▸ Assignment
Please render everything in the listing from the line containing "Camera spec: lens" down to the line containing "0.004239, 0.999991, -7.715500]]", both ends included, as a numbered list, leaving out any blank lines.

Exercise input Block Start

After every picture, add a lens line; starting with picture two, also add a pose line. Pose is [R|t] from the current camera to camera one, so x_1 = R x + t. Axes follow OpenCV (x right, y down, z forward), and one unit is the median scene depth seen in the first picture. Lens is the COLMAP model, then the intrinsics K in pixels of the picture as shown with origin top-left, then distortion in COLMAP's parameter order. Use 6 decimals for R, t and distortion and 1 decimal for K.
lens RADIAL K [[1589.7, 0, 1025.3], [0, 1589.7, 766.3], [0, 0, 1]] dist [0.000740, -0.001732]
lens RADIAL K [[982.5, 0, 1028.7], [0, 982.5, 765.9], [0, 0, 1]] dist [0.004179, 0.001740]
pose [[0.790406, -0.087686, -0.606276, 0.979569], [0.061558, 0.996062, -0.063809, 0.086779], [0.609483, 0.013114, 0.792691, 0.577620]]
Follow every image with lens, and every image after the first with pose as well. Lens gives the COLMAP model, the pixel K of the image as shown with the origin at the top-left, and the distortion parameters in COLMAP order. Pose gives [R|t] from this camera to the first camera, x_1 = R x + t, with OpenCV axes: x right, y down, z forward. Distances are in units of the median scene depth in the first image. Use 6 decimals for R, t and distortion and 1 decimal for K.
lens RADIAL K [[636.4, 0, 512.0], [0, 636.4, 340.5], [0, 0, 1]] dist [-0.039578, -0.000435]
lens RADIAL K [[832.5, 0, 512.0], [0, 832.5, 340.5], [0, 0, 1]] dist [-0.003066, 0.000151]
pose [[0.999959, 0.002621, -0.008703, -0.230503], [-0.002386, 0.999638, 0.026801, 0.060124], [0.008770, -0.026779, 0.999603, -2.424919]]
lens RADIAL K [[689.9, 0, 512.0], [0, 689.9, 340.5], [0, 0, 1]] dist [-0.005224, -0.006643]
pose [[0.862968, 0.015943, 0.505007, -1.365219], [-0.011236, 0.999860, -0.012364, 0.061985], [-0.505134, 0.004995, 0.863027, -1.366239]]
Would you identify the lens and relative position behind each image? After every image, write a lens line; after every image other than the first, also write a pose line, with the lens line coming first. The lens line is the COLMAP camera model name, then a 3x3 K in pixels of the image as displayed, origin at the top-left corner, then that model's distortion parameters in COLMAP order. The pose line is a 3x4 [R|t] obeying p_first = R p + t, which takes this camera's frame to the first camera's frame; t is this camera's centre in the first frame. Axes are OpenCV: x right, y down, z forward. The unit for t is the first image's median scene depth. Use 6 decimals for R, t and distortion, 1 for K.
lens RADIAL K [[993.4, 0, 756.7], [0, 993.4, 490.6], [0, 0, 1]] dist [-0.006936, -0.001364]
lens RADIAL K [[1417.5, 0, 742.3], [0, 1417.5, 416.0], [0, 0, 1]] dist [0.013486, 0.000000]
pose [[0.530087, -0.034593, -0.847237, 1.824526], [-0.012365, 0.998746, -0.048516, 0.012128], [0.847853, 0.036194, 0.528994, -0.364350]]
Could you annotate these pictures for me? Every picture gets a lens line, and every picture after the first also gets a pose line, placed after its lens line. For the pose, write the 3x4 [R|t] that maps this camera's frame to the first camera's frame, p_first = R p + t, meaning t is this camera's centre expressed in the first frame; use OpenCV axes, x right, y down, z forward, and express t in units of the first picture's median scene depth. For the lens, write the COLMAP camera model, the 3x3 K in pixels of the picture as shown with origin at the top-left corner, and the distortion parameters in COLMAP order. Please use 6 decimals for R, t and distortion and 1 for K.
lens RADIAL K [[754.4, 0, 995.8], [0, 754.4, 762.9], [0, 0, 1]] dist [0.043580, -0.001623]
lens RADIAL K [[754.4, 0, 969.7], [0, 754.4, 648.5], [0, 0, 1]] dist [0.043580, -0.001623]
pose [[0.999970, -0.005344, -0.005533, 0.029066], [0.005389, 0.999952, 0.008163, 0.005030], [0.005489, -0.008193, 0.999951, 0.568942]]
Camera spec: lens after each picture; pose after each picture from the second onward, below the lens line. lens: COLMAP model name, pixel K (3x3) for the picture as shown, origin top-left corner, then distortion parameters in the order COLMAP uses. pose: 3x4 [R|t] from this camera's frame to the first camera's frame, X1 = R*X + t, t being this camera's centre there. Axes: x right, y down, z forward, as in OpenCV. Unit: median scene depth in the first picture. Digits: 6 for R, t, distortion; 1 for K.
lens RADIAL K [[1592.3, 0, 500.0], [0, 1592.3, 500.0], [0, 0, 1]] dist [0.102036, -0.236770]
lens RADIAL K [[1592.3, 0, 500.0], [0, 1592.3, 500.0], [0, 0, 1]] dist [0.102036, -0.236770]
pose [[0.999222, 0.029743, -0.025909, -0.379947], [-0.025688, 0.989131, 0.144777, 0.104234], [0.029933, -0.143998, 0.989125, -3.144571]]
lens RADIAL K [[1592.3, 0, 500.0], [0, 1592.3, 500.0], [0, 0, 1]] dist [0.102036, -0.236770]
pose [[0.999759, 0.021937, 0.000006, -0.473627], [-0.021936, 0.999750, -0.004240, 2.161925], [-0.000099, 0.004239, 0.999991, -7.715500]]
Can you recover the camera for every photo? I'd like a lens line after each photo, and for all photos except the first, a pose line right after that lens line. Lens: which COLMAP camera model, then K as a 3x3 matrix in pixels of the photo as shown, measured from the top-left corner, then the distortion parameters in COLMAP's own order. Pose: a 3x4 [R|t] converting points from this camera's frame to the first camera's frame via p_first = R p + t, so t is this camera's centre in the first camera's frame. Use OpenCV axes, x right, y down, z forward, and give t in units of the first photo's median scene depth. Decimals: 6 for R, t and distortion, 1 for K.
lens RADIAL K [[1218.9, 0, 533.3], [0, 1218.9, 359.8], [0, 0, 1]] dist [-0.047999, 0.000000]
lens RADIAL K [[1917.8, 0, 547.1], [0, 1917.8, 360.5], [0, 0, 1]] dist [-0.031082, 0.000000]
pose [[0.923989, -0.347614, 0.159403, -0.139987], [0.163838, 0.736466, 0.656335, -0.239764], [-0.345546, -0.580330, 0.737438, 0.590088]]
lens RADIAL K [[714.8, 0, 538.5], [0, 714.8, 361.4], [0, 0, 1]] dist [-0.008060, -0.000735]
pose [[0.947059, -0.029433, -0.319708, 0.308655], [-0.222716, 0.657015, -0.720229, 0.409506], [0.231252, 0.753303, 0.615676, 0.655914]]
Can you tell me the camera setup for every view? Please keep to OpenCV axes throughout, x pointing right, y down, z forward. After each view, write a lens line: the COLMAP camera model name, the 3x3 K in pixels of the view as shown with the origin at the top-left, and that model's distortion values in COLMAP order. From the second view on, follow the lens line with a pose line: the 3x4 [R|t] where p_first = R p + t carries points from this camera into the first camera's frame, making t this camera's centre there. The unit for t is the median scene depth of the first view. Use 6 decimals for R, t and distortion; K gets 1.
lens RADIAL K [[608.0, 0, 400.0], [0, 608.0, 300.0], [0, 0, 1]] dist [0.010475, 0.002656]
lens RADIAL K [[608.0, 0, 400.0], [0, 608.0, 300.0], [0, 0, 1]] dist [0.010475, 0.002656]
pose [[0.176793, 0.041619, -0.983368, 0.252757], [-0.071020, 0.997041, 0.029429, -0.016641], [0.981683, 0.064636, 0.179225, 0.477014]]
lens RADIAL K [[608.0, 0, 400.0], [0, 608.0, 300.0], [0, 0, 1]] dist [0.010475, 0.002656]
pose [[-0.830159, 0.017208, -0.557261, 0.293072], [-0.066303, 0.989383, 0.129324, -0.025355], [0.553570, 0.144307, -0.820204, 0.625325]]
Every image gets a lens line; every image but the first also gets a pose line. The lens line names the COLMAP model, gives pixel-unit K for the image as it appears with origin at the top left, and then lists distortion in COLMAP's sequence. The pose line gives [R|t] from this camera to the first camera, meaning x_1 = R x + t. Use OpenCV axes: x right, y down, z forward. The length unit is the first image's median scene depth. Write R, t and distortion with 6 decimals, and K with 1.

Exercise input Block End

▸ Finished exercise
1. Camera spec: lens after each picture; pose after each picture from the second onward, below the lens line. lens: COLMAP model name, pixel K (3x3) for the picture as shown, origin top-left corner, then distortion parameters in the order COLMAP uses. pose: 3x4 [R|t] from this camera's frame to the first camera's frame, X1 = R*X + t, t being this camera's centre there. Axes: x right, y down, z forward, as in OpenCV. Unit: median scene depth in the first picture. Digits: 6 for R, t, distortion; 1 for K.
2. lens RADIAL K [[1592.3, 0, 500.0], [0, 1592.3, 500.0], [0, 0, 1]] dist [0.102036, -0.236770]
3. lens RADIAL K [[1592.3, 0, 500.0], [0, 1592.3, 500.0], [0, 0, 1]] dist [0.102036, -0.236770]
4. pose [[0.999222, 0.029743, -0.025909, -0.379947], [-0.025688, 0.989131, 0.144777, 0.104234], [0.029933, -0.143998, 0.989125, -3.144571]]
5. lens RADIAL K [[1592.3, 0, 500.0], [0, 1592.3, 500.0], [0, 0, 1]] dist [0.102036, -0.236770]
6. pose [[0.999759, 0.021937, 0.000006, -0.473627], [-0.021936, 0.999750, -0.004240, 2.161925], [-0.000099, 0.004239, 0.999991, -7.715500]]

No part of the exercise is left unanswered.